We did not measure increased amount of food ingested or any inflammation markers. In light of the increasing improvement of albumin concentration as a result of using vitamin E-bonded membrane dialyzers, further research on serum albumin as a factor in colloid osmotic pressure would be worthwhile.

Davenport et al. reported that DN HD patients tended to be prescribed higher dosages of antihypertensive medications, and showed worse compliance with blood pressure guidelines, higher weight gain in interdialysis, and more episodes of IDH than non-DN HD patients (16). The serious nature of these problems prompted us to investigate the effect on IDH in DN HD patients by testing a single variable, namely the use of vitamin E-bonded super high-flux PS membrane dialyzers.

We performed a subanalysis of dialyzers pre- and post-study, which showed that APS-SA was the most commonly used. Thirteen patients in Group A used APS-SA. In our comparative review of pre- and post-study results in this patient group, no significant difference due to the use of different dialyzers was observed.

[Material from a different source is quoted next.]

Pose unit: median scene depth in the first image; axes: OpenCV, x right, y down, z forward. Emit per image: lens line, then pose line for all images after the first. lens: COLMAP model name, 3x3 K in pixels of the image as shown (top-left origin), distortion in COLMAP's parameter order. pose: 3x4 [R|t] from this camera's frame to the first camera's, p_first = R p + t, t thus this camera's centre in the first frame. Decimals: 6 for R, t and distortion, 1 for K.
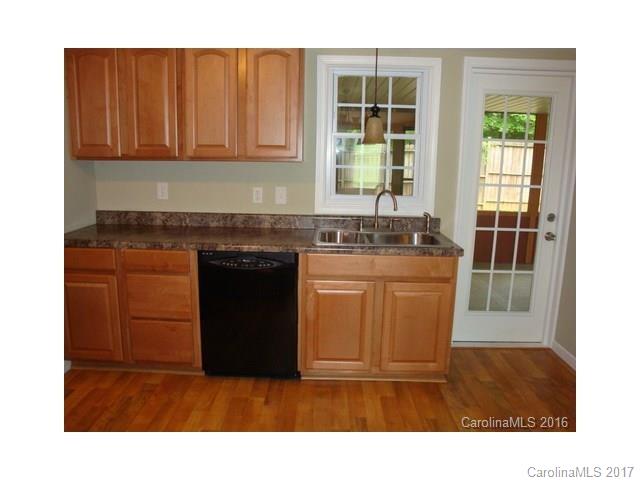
lens RADIAL K [[451.2, 0, 319.6], [0, 451.2, 238.4], [0, 0, 1]] dist [-0.069041, 0.002947]
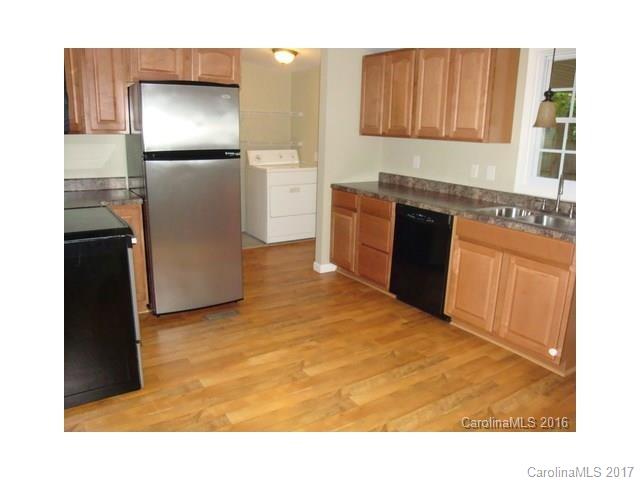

The number of DN HD patients has been markedly increasing in Japan, and the importance of medical management of such patients has grown accordingly. Our group reported, in a previous study, improved IDH symptoms in eight HD patients in a single facility (8). The results of the present study, showing improved IDH in DN HD patients and a decreased management burden on medical staff, will be useful in HD therapy.

CONCLUSION

The VPS-HA vitamin E-bonded super high-flux PS membrane dialyzer appears to improve the intradialytic hypertension of diabetic nephropathy patients receiving hemodialysis. Randomized controlled trials on other potential effects of vitamin E-bonded membrane dialyzers will now be needed.